Search the material for lines containing the word "that", and copy each one.

■ ■ ■ ■ ■ ■ ■

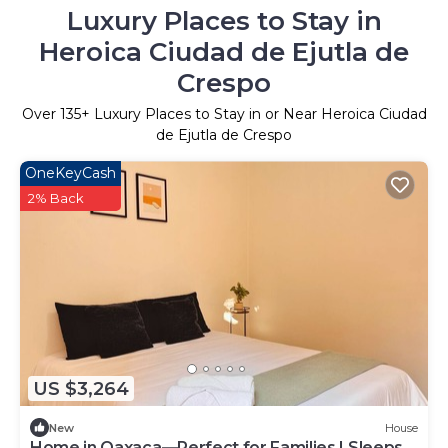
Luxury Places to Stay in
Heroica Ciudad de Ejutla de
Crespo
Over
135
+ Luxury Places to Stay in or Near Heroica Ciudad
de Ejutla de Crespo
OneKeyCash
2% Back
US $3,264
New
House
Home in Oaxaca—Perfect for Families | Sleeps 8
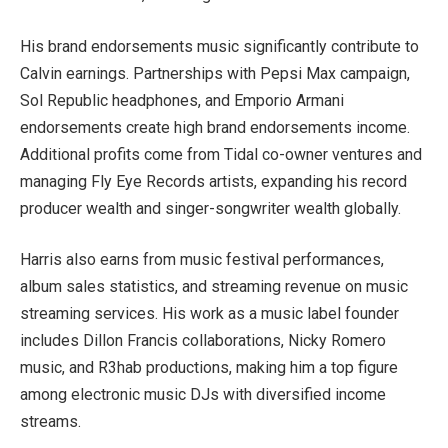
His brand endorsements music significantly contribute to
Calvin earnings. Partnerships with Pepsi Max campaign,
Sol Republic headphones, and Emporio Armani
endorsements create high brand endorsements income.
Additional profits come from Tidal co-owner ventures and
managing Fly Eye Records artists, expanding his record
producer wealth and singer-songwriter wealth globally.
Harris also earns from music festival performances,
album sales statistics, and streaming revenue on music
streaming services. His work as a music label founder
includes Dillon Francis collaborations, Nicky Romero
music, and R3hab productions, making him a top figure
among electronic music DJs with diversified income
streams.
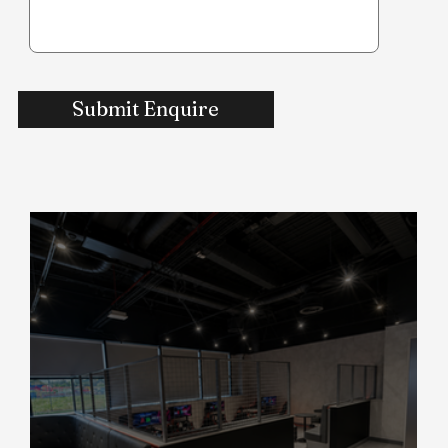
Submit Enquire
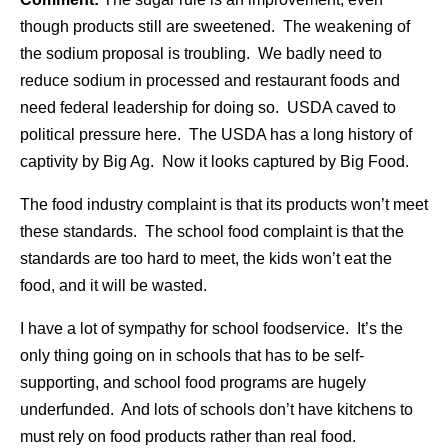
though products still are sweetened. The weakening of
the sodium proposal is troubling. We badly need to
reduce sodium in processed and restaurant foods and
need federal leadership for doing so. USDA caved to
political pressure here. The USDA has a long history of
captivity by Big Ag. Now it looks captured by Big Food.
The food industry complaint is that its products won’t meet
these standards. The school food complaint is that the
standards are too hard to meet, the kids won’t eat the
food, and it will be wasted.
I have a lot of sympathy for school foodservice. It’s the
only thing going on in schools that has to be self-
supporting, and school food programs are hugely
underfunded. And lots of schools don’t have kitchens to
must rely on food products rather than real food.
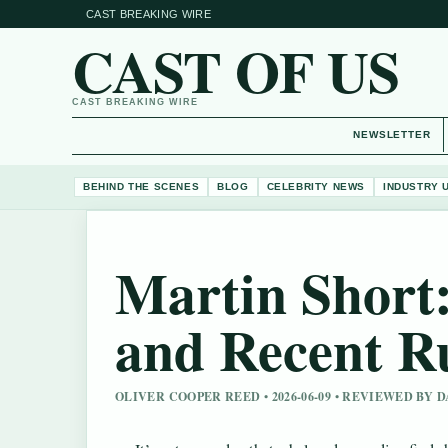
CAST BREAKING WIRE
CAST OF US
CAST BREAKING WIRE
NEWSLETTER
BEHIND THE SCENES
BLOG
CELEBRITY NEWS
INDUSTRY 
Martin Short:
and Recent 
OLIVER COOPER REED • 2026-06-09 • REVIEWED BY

■ ■ ■ ■ ■ ■ ■

Solution for this task =
The food industry complaint is that its products won’t meet
these standards. The school food complaint is that the
only thing going on in schools that has to be self-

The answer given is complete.